§ **What this task involves**: Retype the passage of the Cath Walwyn article word for word, everything from "This article was" down to "are being hidden.".
— begin Selected text —
'After a big win there was always a party'

Racing Post
 
'After a big win there was always a party'

This article was first published on Monday, May 12, 2014, and has been republished after the death of Cath Walwyn, wife of legendary trainer Fulke Walwyn

If the gods are still making them like Cath Walwyn the world would be a finer place if we were let into the secret of where they are being hidden.

Possessed of every marble, she has been in Upper Lambourn for 62 years since arriving to marry Fulke Walwyn in 1952 and the esteem in which she is held both locally and beyond is proof of that curious truth that genuine class has about it a classless quality.

And of course she spans the lifetimes of legends. Who else can have counted the Queen Mum as a friend, been a regular at the Manton of George Todd and known the curiously sad madness of Dorothy Paget? And that is before you throw in the likes of Mandarin, Mill House and The Dikler. Her day-to-day has been the stuff of other people’s heroes, both horses and human.

She has just enjoyed a cracking season over jumps with Saint Jerome, berthed in the heart of her Lambourn stamping ground with Jamie Osborne. The four-year-old carried her red and black colours to success three times and was recently sold at a good price.

Mrs Walwyn – I’m sorry I can’t do Cath and I am not as brave as one of Osborne’s older lads who calls her darlin’ – has me installed with a glass of champagne within a minute of opening the door of Saxon Cottage. Her sole concession to the passing of 85 years is the warning that she is a touch deaf. She says: “I used to have two hearing aids but I am down to one at the moment. The other my dog ate.”

She was born to no small degree of privilege, but she wears it like a cloak of invisibility underpinned by an air of steely authority. Her father, Sir Humphrey de Trafford, owned Newsells Park Stud and was twice senior steward. She says: “He should have bred two Derby winners in a row but Alcide was got at before the Derby in 1958, although he won it the next year with Parthia.”
— end Selected text —
— begin Data records —
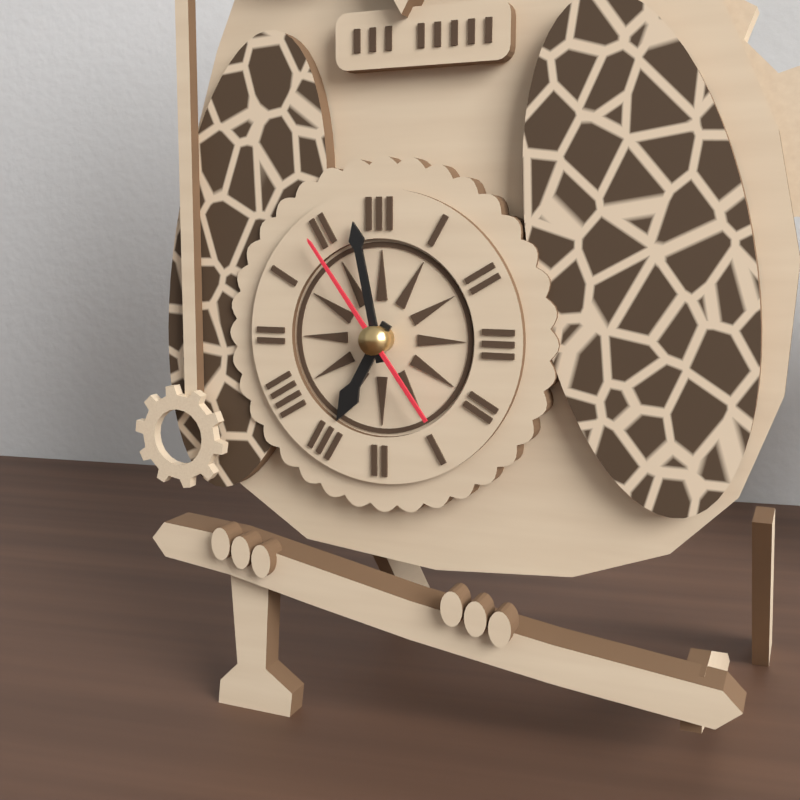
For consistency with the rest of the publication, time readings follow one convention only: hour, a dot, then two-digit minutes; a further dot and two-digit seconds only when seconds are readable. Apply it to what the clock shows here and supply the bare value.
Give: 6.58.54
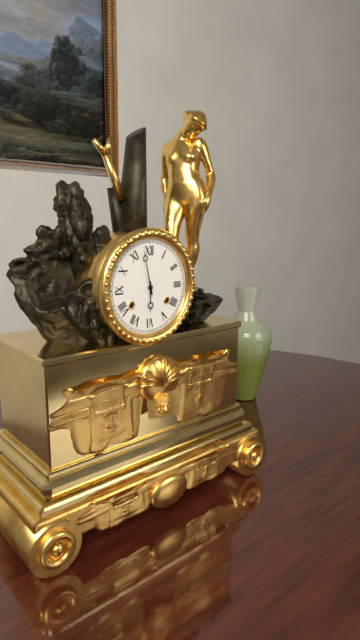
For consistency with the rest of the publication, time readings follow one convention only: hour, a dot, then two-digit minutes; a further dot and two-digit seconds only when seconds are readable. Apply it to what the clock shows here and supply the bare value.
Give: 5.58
— end Data records —
— begin Data records —
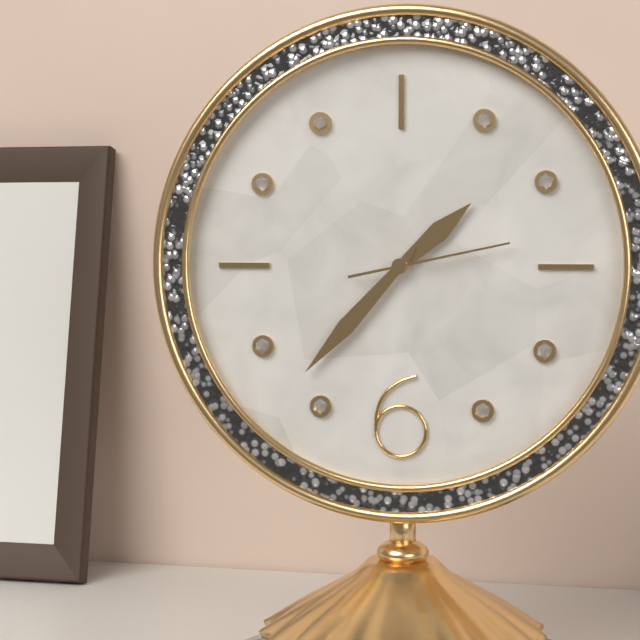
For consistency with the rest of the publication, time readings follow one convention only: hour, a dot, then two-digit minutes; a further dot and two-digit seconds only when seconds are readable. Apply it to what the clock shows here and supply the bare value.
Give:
— end Data records —
§ **Final result**:
This article was first published on Monday, May 12, 2014, and has been republished after the death of Cath Walwyn, wife of legendary trainer Fulke Walwyn

If the gods are still making them like Cath Walwyn the world would be a finer place if we were let into the secret of where they are being hidden.